PORTLAND – The Navy made it clear in a letter to U.S. Sen. Susan Collins that it does not want to see the Brunswick Naval Air Station closed and envisions a continued role in NATO exercises, refueling aircraft and hosting a Navy survival school.
The Brunswick base has “enormous strategic value as the last remaining active duty airfield in the Northeast,” wrote Ann Rathmell Davis, an assistant to the Navy secretary on base realignment and closure issues, in a letter Tuesday.
In fact, the Navy continues to view Brunswick as “the optimal site in New England for P-3 detachment missions,” she wrote.
Collins, R-Maine, said the letter will be used as Brunswick supporters press their case for keeping the base at full strength during a public hearing of the Base Realignment and Closure Commission on Aug. 10 in Washington, D.C.
“It is the strongest statement that I have seen from the Navy about the value of the Brunswick Naval Air Station,” she said Wednesday. “It’s ironic because it makes the case for having Brunswick as a fully operational base.”
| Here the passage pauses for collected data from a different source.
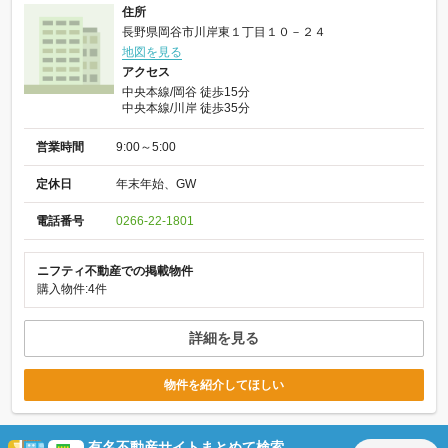
住所
長野県岡谷市川岸東１丁目１０－２４
地図を見る
アクセス
中央本線/岡谷 徒歩15分
中央本線/川岸 徒歩35分
営業時間
9:00～5:00
定休日
年末年始、GW
電話番号
0266-22-1801
ニフティ不動産での掲載物件
購入物件:4件
詳細を見る
物件を紹介してほしい
有名不動産サイトまとめて検索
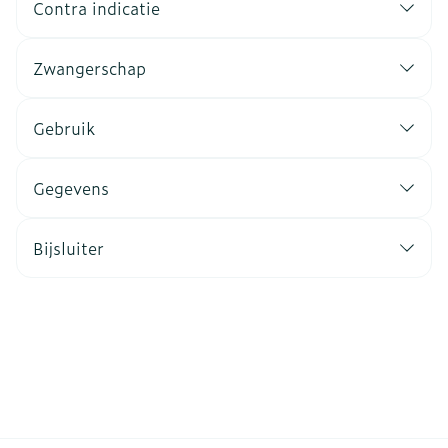
Contra indicatie
Zwangerschap
Gebruik
Gegevens
Bijsluiter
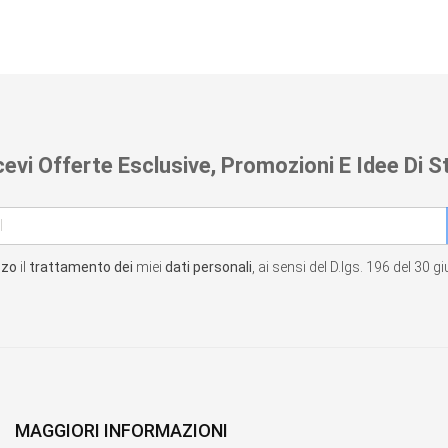
cevi Offerte Esclusive, Promozioni E Idee Di St
zzo
il
trattamento dei
miei
dati personali
, ai sensi del D.lgs. 196 del 30 
MAGGIORI INFORMAZIONI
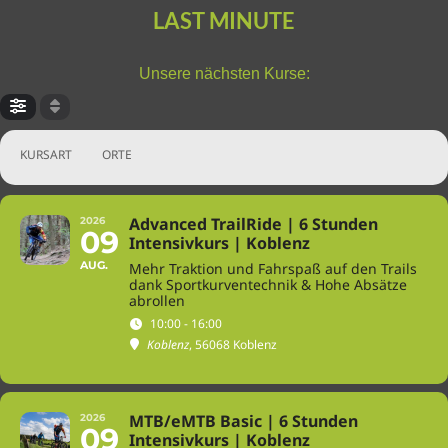
LAST MINUTE
Unsere nächsten Kurse:
KURSART
ORTE
Advanced TrailRide | 6 Stunden
2026
09
Intensivkurs | Koblenz
AUG.
Mehr Traktion und Fahrspaß auf den Trails
dank Sportkurventechnik & Hohe Absätze
abrollen
10:00 - 16:00
Koblenz
, 56068 Koblenz
MTB/eMTB Basic | 6 Stunden
2026
09
Intensivkurs | Koblenz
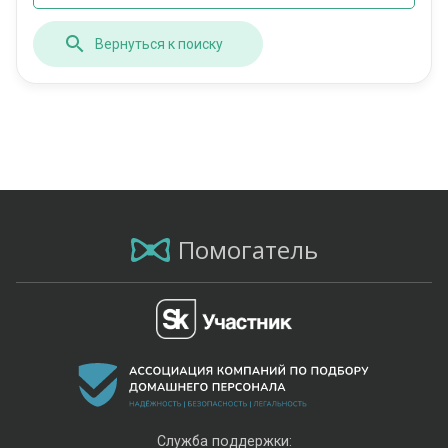
Вернуться к поиску
Помогатель
Служба поддержки:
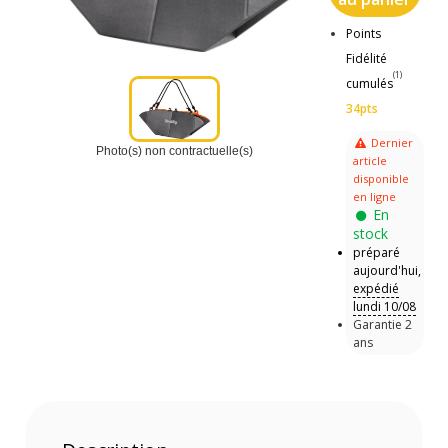
Points
Fidélité
(1)
cumulés
34pts
Dernier
Photo(s) non contractuelle(s)
article
disponible
en ligne
En
stock
préparé
aujourd'hui,
expédié
lundi 10/08
Garantie 2
ans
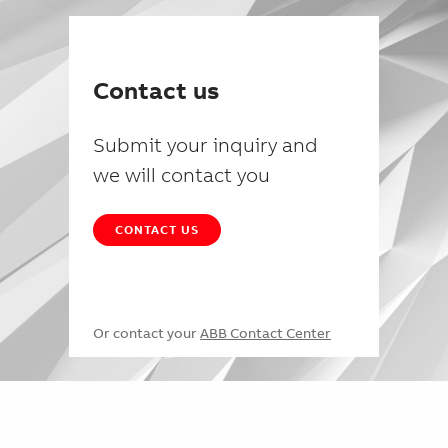
Contact us
Submit your inquiry and
we will contact you
CONTACT US
Or contact your
ABB Contact Center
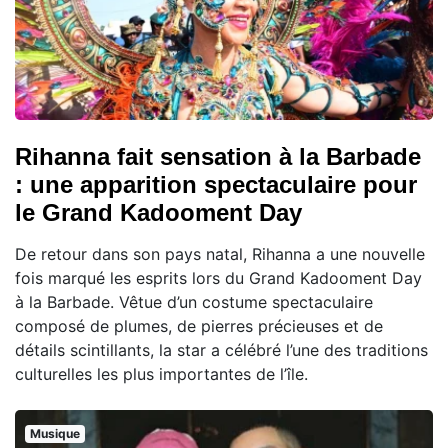
Rihanna fait sensation à la Barbade
: une apparition spectaculaire pour
le Grand Kadooment Day
De retour dans son pays natal, Rihanna a une nouvelle
fois marqué les esprits lors du Grand Kadooment Day
à la Barbade. Vêtue d’un costume spectaculaire
composé de plumes, de pierres précieuses et de
détails scintillants, la star a célébré l’une des traditions
culturelles les plus importantes de l’île.
Musique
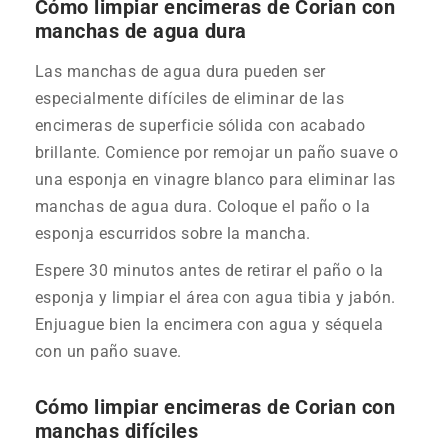
Cómo limpiar encimeras de Corian con
manchas de agua dura
Las manchas de agua dura pueden ser
especialmente difíciles de eliminar de las
encimeras de superficie sólida con acabado
brillante. Comience por remojar un paño suave o
una esponja en vinagre blanco para eliminar las
manchas de agua dura. Coloque el paño o la
esponja escurridos sobre la mancha.
Espere 30 minutos antes de retirar el paño o la
esponja y limpiar el área con agua tibia y jabón.
Enjuague bien la encimera con agua y séquela
con un paño suave.
Cómo limpiar encimeras de Corian con
manchas difíciles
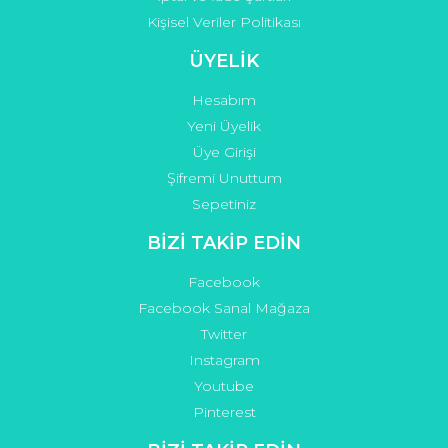
Kişisel Veriler Politikası
ÜYELİK
Hesabım
Yeni Üyelik
Üye Girişi
Şifremi Unuttum
Sepetiniz
BİZİ TAKİP EDİN
Facebook
Facebook Sanal Mağaza
Twitter
Instagram
Youtube
Pinterest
The Pentagon originally proposed moving P-3 Orion patrol aircraft to Jacksonville, Fla., and reassigning 2,300 military personnel. But the base closing commission voted 8-1 to add Brunswick to the list of those being considered for closure.
Base supporters have contended that the base’s strategic value makes it too important to close. And they say it doesn’t make sense to scale it back, either, because doing so would eliminate any possibility that it could be redeveloped.
In her letter, Davis acknowledged that scaling back Brunswick would lengthen the response time to maritime threats in the Northeast.
The Navy supports keeping Brunswick Naval Air Station open in a limited role because it would support future requirements for homeland defense, as well as providing “surge capacity” for the Navy, she wrote.
The base has a fully functional weapons facility, an ability to service all aircraft in the Defense Department arsenal and a geographic location that allows maritime patrol aircraft to avoid passing over inhabited areas, she wrote.
In addition, the Pentagon envisions Navy and Marine Reserve units to continue to operate in Brunswick and for the Brunswick base to continue to serve as home to the Navy’s Survival, Evasion, Resistance and Escape School in western Maine.